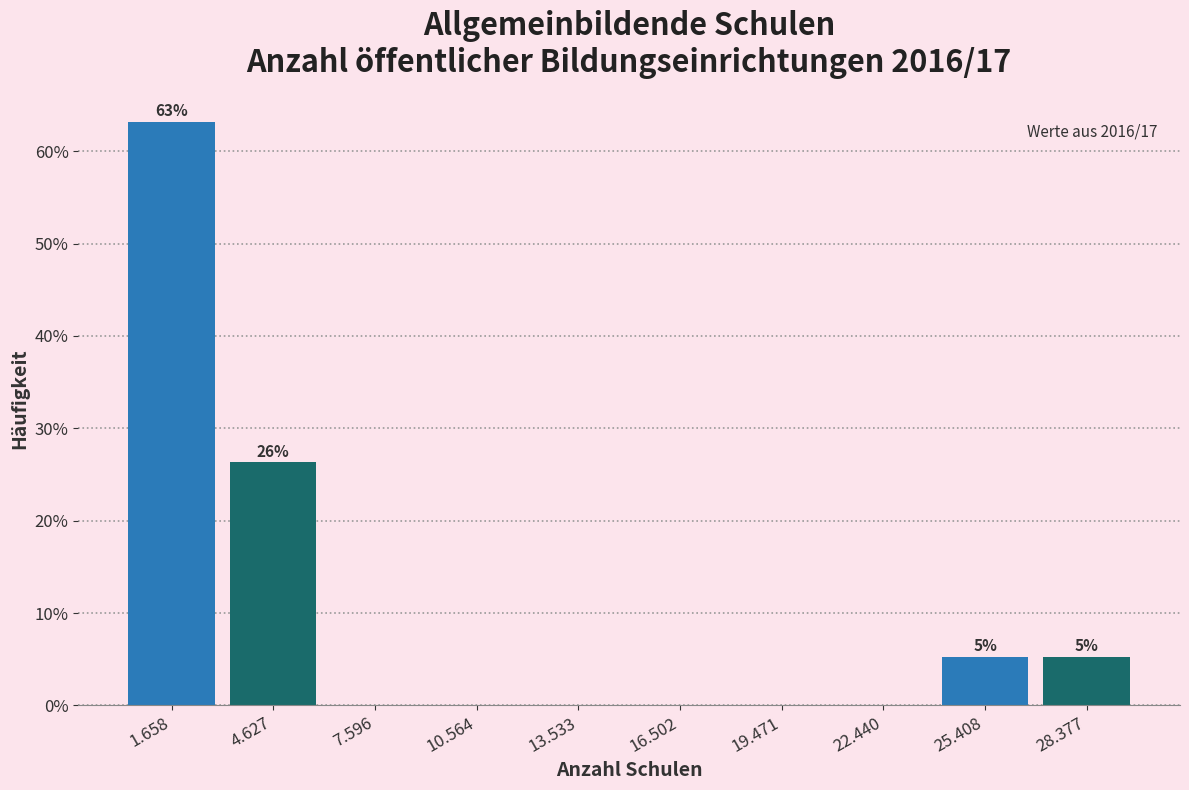

Reading left to right, what are all the values shown in this chart?

1.658=63.2	4.627=26.3	7.596=0.0	10.564=0.0	13.533=0.0	16.502=0.0	19.471=0.0	22.440=0.0	25.408=5.3	28.377=5.3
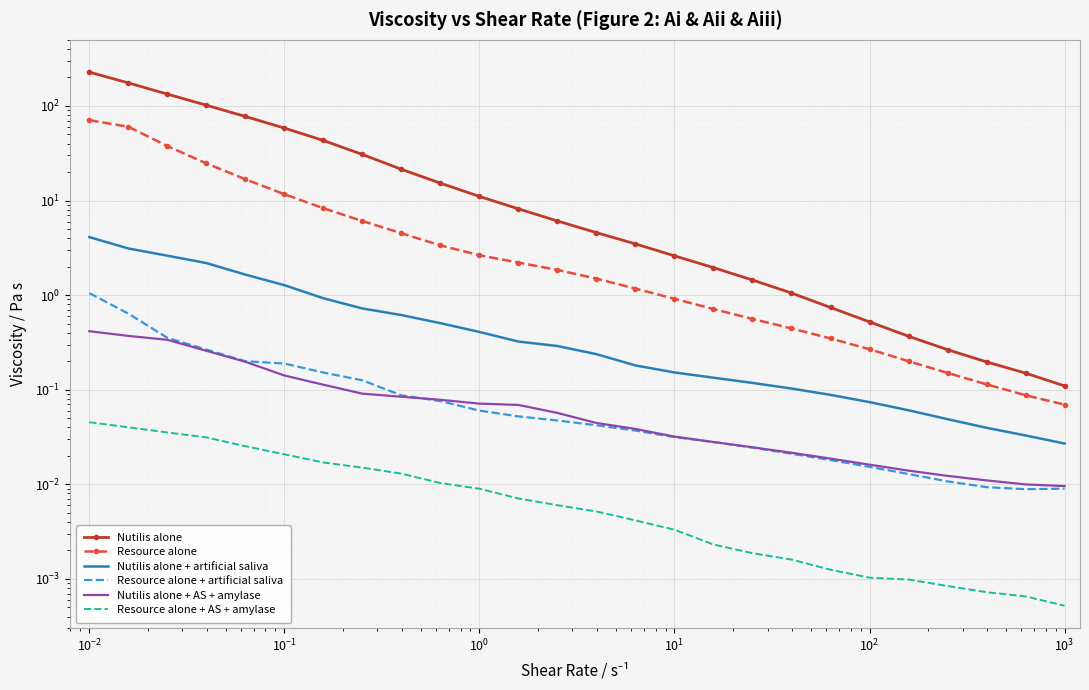

Reading right to left, transcribe all the data shown in this chart.

Nutilis alone: 0.1	0.1	0.2	0.3	0.4	0.5	0.7	1.1	1.4	2.0	2.6	3.5	4.6	6.1	8.2	11.1	15.3	21.4	30.7	43.1	58.4	77.4	101.9	133.5	175.2	227.8
Resource alone: 0.1	0.1	0.1	0.2	0.2	0.3	0.3	0.4	0.6	0.7	0.9	1.2	1.5	1.8	2.2	2.6	3.4	4.5	6.1	8.3	11.7	16.8	24.7	37.6	60.4	70.7
Nutilis alone + artificial saliva: 0.0	0.0	0.0	0.0	0.1	0.1	0.1	0.1	0.1	0.1	0.2	0.2	0.2	0.3	0.3	0.4	0.5	0.6	0.7	0.9	1.3	1.6	2.2	2.6	3.1	4.1
Resource alone + artificial saliva: 0.0	0.0	0.0	0.0	0.0	0.0	0.0	0.0	0.0	0.0	0.0	0.0	0.0	0.0	0.1	0.1	0.1	0.1	0.1	0.2	0.2	0.2	0.3	0.4	0.6	1.0
Nutilis alone + AS + amylase: 0.0	0.0	0.0	0.0	0.0	0.0	0.0	0.0	0.0	0.0	0.0	0.0	0.0	0.1	0.1	0.1	0.1	0.1	0.1	0.1	0.1	0.2	0.3	0.3	0.4	0.4
Resource alone + AS + amylase: 0.0	0.0	0.0	0.0	0.0	0.0	0.0	0.0	0.0	0.0	0.0	0.0	0.0	0.0	0.0	0.0	0.0	0.0	0.0	0.0	0.0	0.0	0.0	0.0	0.0	0.0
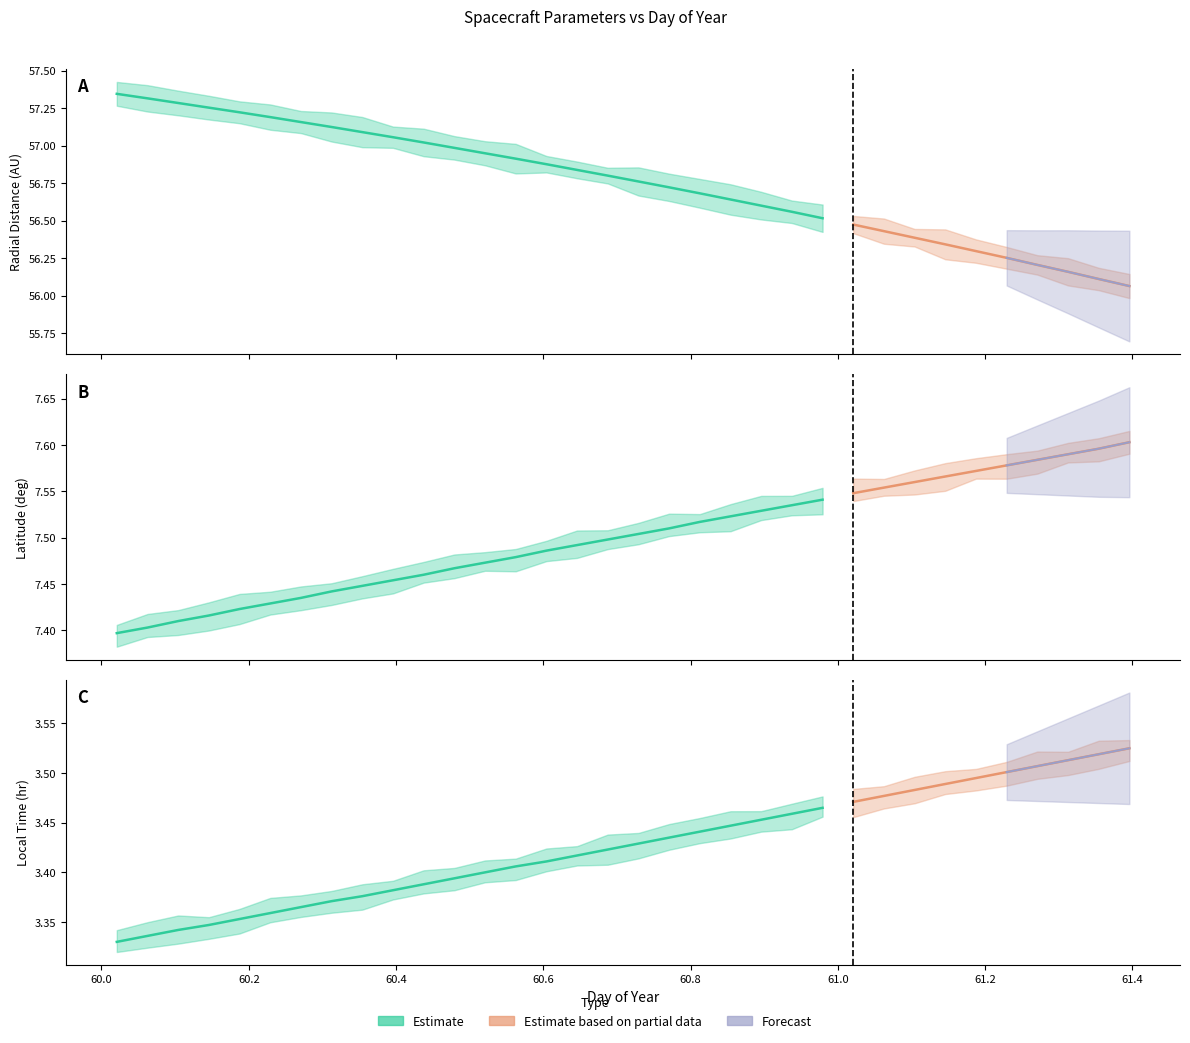

The value of Local_Time at 61.3542 is 3.5. True or false?

True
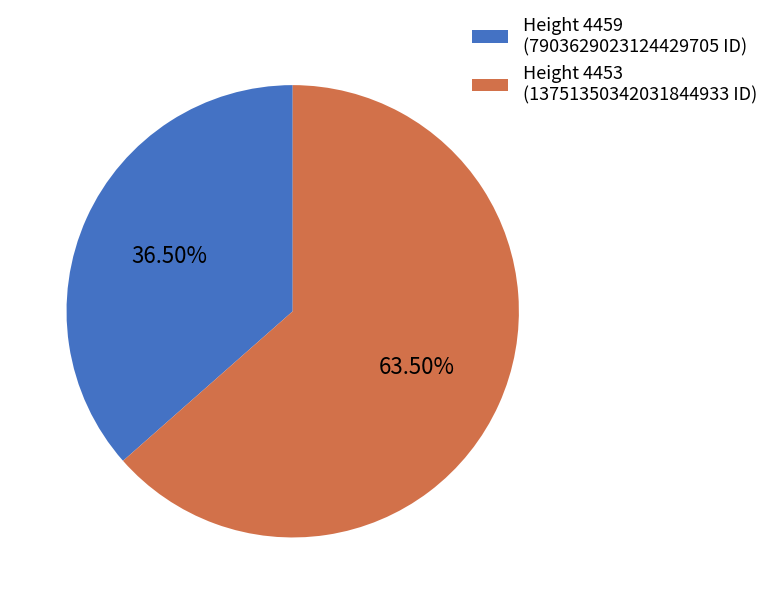

Between Height 4459 (7903629023124429705 ID) and Height 4453 (13751350342031844933 ID), which is larger?

Height 4453 (13751350342031844933 ID)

What is required — Recast every line of the entries above as a Markdown table with two columns, "Row" for a running row number and "Line" for the text of that line. Omit blank lines and the pictures.

Answer below —
| Row | Line |
|---|---|
| 1 | Reading left to right, what are all the values shown in this chart? |
| 2 | 1.658=63.2	4.627=26.3	7.596=0.0	10.564=0.0	13.533=0.0	16.502=0.0	19.471=0.0	22.440=0.0	25.408=5.3	28.377=5.3 |
| 3 | Reading right to left, transcribe all the data shown in this chart. |
| 4 | Nutilis alone: 0.1	0.1	0.2	0.3	0.4	0.5	0.7	1.1	1.4	2.0	2.6	3.5	4.6	6.1	8.2	11.1	15.3	21.4	30.7	43.1	58.4	77.4	101.9	133.5	175.2	227.8 |
| 5 | Resource alone: 0.1	0.1	0.1	0.2	0.2	0.3	0.3	0.4	0.6	0.7	0.9	1.2	1.5	1.8	2.2	2.6	3.4	4.5	6.1	8.3	11.7	16.8	24.7	37.6	60.4	70.7 |
| 6 | Nutilis alone + artificial saliva: 0.0	0.0	0.0	0.0	0.1	0.1	0.1	0.1	0.1	0.1	0.2	0.2	0.2	0.3	0.3	0.4	0.5	0.6	0.7	0.9	1.3	1.6	2.2	2.6	3.1	4.1 |
| 7 | Resource alone + artificial saliva: 0.0	0.0	0.0	0.0	0.0	0.0	0.0	0.0	0.0	0.0	0.0	0.0	0.0	0.0	0.1	0.1	0.1	0.1	0.1	0.2	0.2	0.2	0.3	0.4	0.6	1.0 |
| 8 | Nutilis alone + AS + amylase: 0.0	0.0	0.0	0.0	0.0	0.0	0.0	0.0	0.0	0.0	0.0	0.0	0.0	0.1	0.1	0.1	0.1	0.1	0.1	0.1	0.1	0.2	0.3	0.3	0.4	0.4 |
| 9 | Resource alone + AS + amylase: 0.0	0.0	0.0	0.0	0.0	0.0	0.0	0.0	0.0	0.0	0.0	0.0	0.0	0.0	0.0	0.0	0.0	0.0	0.0	0.0	0.0	0.0	0.0	0.0	0.0	0.0 |
| 10 | The value of Local_Time at 61.3542 is 3.5. True or false? |
| 11 | True |
| 12 | Between Height 4459 (7903629023124429705 ID) and Height 4453 (13751350342031844933 ID), which is larger? |
| 13 | Height 4453 (13751350342031844933 ID) |